=== Exercise objective ===
Omit the pictures and transcribe every other part of the records exactly.

[Records excerpted from a collection]
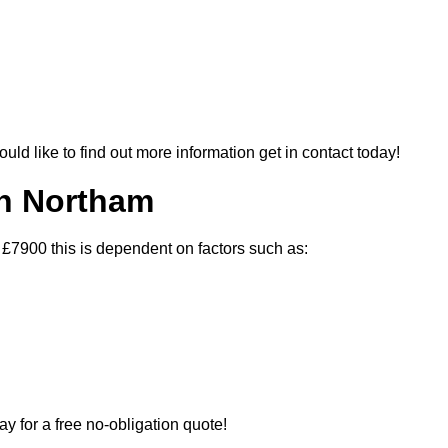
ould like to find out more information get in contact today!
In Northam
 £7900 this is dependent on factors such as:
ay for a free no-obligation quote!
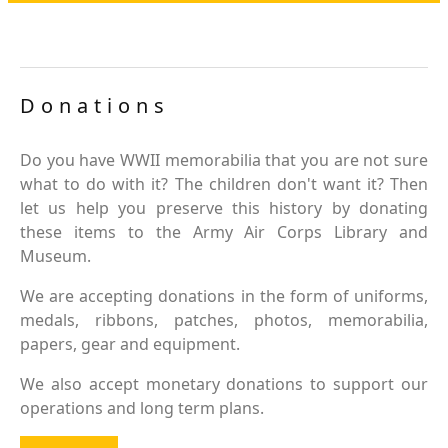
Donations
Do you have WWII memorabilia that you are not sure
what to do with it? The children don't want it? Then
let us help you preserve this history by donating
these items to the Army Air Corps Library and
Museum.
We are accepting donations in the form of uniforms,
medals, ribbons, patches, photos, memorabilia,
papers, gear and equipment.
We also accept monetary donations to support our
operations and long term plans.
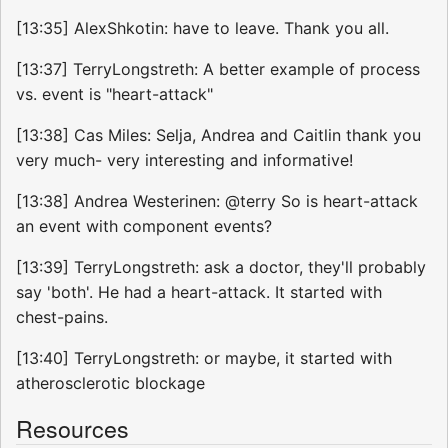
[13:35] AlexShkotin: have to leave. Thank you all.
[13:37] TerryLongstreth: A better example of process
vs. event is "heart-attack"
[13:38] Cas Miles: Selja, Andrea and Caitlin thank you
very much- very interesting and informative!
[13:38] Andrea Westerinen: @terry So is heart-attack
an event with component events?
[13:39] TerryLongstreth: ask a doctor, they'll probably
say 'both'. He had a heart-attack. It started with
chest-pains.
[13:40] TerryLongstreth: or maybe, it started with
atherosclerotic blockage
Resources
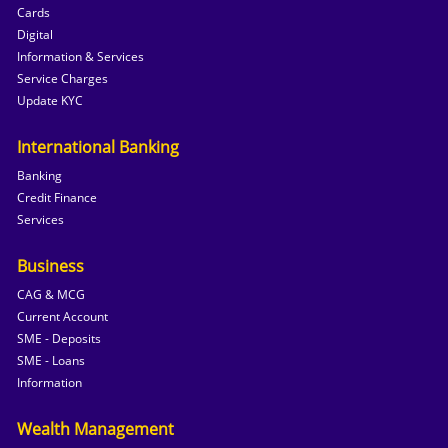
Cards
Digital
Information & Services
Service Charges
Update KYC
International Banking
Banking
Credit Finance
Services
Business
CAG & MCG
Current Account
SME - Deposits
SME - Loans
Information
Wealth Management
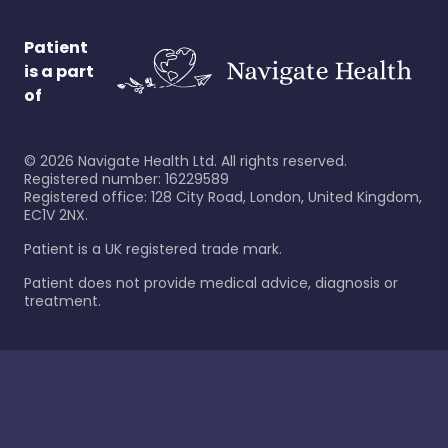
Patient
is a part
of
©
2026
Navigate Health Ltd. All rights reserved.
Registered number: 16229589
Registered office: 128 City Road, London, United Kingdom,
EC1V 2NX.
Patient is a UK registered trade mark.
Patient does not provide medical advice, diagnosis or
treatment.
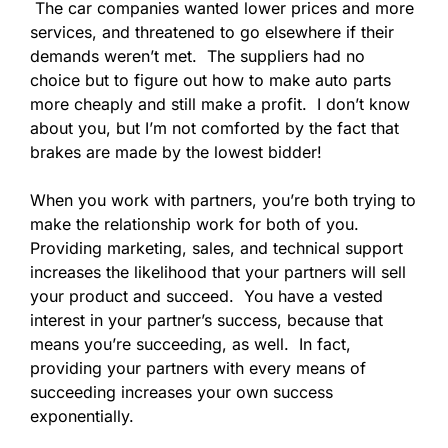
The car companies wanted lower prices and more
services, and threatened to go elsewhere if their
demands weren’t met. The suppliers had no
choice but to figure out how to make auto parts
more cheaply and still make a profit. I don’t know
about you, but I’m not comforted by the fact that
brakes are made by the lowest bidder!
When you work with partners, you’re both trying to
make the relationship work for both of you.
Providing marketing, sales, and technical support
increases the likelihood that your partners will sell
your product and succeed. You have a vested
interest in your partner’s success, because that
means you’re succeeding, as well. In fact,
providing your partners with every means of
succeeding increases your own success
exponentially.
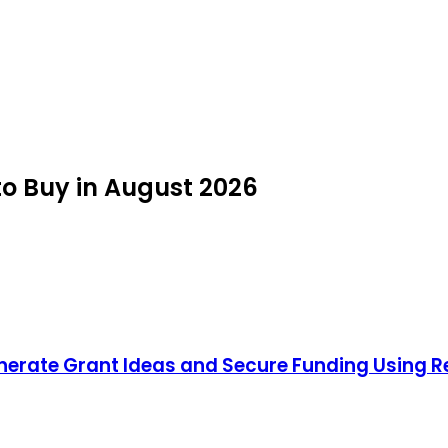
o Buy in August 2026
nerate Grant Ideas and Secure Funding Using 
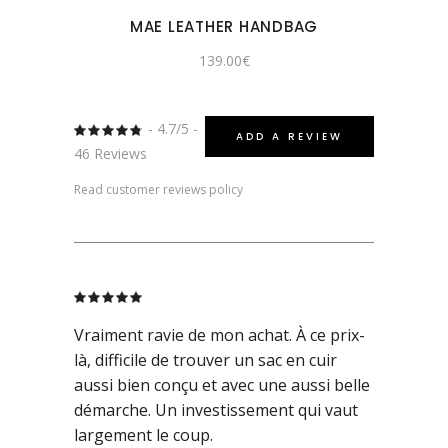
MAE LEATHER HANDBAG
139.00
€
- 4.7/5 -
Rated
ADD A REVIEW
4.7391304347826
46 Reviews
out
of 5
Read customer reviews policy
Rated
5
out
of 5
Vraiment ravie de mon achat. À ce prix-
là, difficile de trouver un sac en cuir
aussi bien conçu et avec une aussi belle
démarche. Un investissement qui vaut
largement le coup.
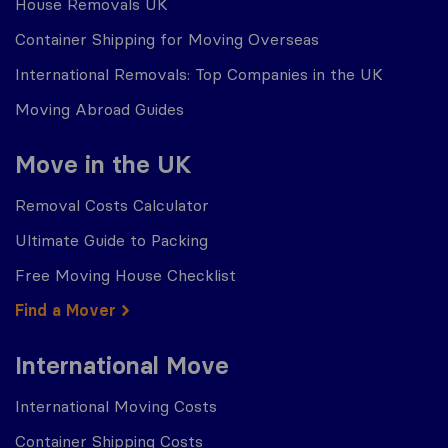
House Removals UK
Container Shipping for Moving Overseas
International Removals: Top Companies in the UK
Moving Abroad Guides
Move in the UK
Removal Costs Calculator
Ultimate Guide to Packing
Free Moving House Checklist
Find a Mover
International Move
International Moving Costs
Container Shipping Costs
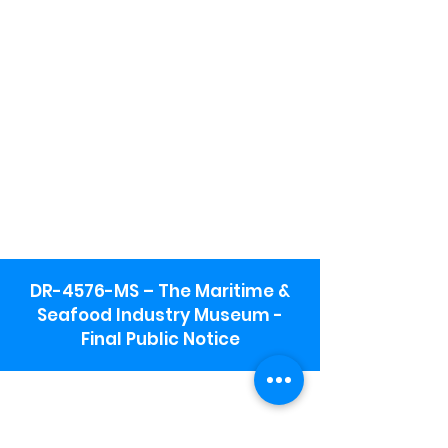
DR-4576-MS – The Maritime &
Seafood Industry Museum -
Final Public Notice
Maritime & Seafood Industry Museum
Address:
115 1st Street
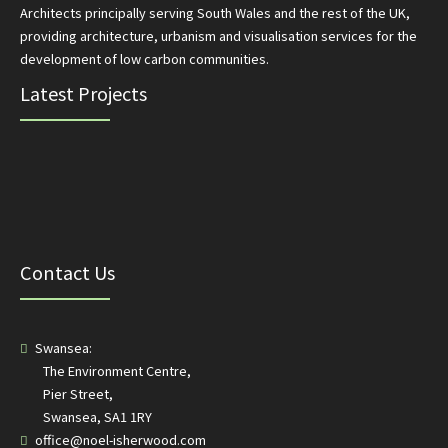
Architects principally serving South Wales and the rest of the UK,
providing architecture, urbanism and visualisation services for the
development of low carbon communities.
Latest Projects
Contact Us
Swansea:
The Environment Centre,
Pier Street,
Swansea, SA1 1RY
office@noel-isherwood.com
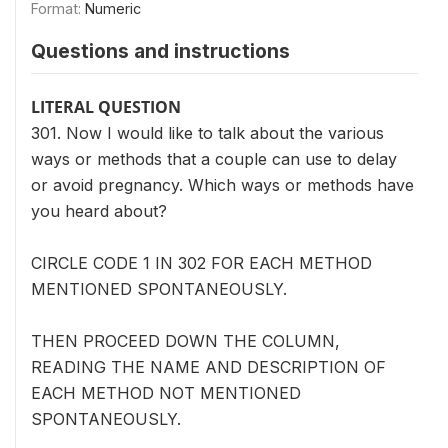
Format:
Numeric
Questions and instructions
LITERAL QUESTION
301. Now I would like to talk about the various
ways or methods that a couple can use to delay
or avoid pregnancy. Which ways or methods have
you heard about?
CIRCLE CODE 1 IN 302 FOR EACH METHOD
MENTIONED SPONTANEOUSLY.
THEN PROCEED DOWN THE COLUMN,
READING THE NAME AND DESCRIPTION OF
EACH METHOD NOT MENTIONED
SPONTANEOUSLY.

=== Response to the task ===
ould like to find out more information get in contact today!
In Northam
 £7900 this is dependent on factors such as:
ay for a free no-obligation quote!
Donations
Do you have WWII memorabilia that you are not sure
what to do with it? The children don't want it? Then
let us help you preserve this history by donating
these items to the Army Air Corps Library and
Museum.
We are accepting donations in the form of uniforms,
medals, ribbons, patches, photos, memorabilia,
papers, gear and equipment.
We also accept monetary donations to support our
operations and long term plans.
[13:35] AlexShkotin: have to leave. Thank you all.
[13:37] TerryLongstreth: A better example of process
vs. event is "heart-attack"
[13:38] Cas Miles: Selja, Andrea and Caitlin thank you
very much- very interesting and informative!
[13:38] Andrea Westerinen: @terry So is heart-attack
an event with component events?
[13:39] TerryLongstreth: ask a doctor, they'll probably
say 'both'. He had a heart-attack. It started with
chest-pains.
[13:40] TerryLongstreth: or maybe, it started with
atherosclerotic blockage
Resources
Cards
Digital
Information & Services
Service Charges
Update KYC
International Banking
Banking
Credit Finance
Services
Business
CAG & MCG
Current Account
SME - Deposits
SME - Loans
Information
Wealth Management
Patient
is a part
of
©
2026
Navigate Health Ltd. All rights reserved.
Registered number: 16229589
Registered office: 128 City Road, London, United Kingdom,
EC1V 2NX.
Patient is a UK registered trade mark.
Patient does not provide medical advice, diagnosis or
treatment.
The car companies wanted lower prices and more
services, and threatened to go elsewhere if their
demands weren’t met. The suppliers had no
choice but to figure out how to make auto parts
more cheaply and still make a profit. I don’t know
about you, but I’m not comforted by the fact that
brakes are made by the lowest bidder!
When you work with partners, you’re both trying to
make the relationship work for both of you.
Providing marketing, sales, and technical support
increases the likelihood that your partners will sell
your product and succeed. You have a vested
interest in your partner’s success, because that
means you’re succeeding, as well. In fact,
providing your partners with every means of
succeeding increases your own success
exponentially.
o Buy in August 2026
nerate Grant Ideas and Secure Funding Using 
MAE LEATHER HANDBAG
139.00
€
- 4.7/5 -
Rated
ADD A REVIEW
4.7391304347826
46 Reviews
out
of 5
Read customer reviews policy
Rated
5
out
of 5
Vraiment ravie de mon achat. À ce prix-
là, difficile de trouver un sac en cuir
aussi bien conçu et avec une aussi belle
démarche. Un investissement qui vaut
largement le coup.
House Removals UK
Container Shipping for Moving Overseas
International Removals: Top Companies in the UK
Moving Abroad Guides
Move in the UK
Removal Costs Calculator
Ultimate Guide to Packing
Free Moving House Checklist
Find a Mover
International Move
International Moving Costs
Container Shipping Costs
DR-4576-MS – The Maritime &
Seafood Industry Museum -
Final Public Notice
Maritime & Seafood Industry Museum
Address:
115 1st Street
Architects principally serving South Wales and the rest of the UK,
providing architecture, urbanism and visualisation services for the
development of low carbon communities.
Latest Projects
Contact Us
Swansea:
The Environment Centre,
Pier Street,
Swansea, SA1 1RY
office@noel-isherwood.com
Format:
Numeric
Questions and instructions
LITERAL QUESTION
301. Now I would like to talk about the various
ways or methods that a couple can use to delay
or avoid pregnancy. Which ways or methods have
you heard about?
CIRCLE CODE 1 IN 302 FOR EACH METHOD
MENTIONED SPONTANEOUSLY.
THEN PROCEED DOWN THE COLUMN,
READING THE NAME AND DESCRIPTION OF
EACH METHOD NOT MENTIONED
SPONTANEOUSLY.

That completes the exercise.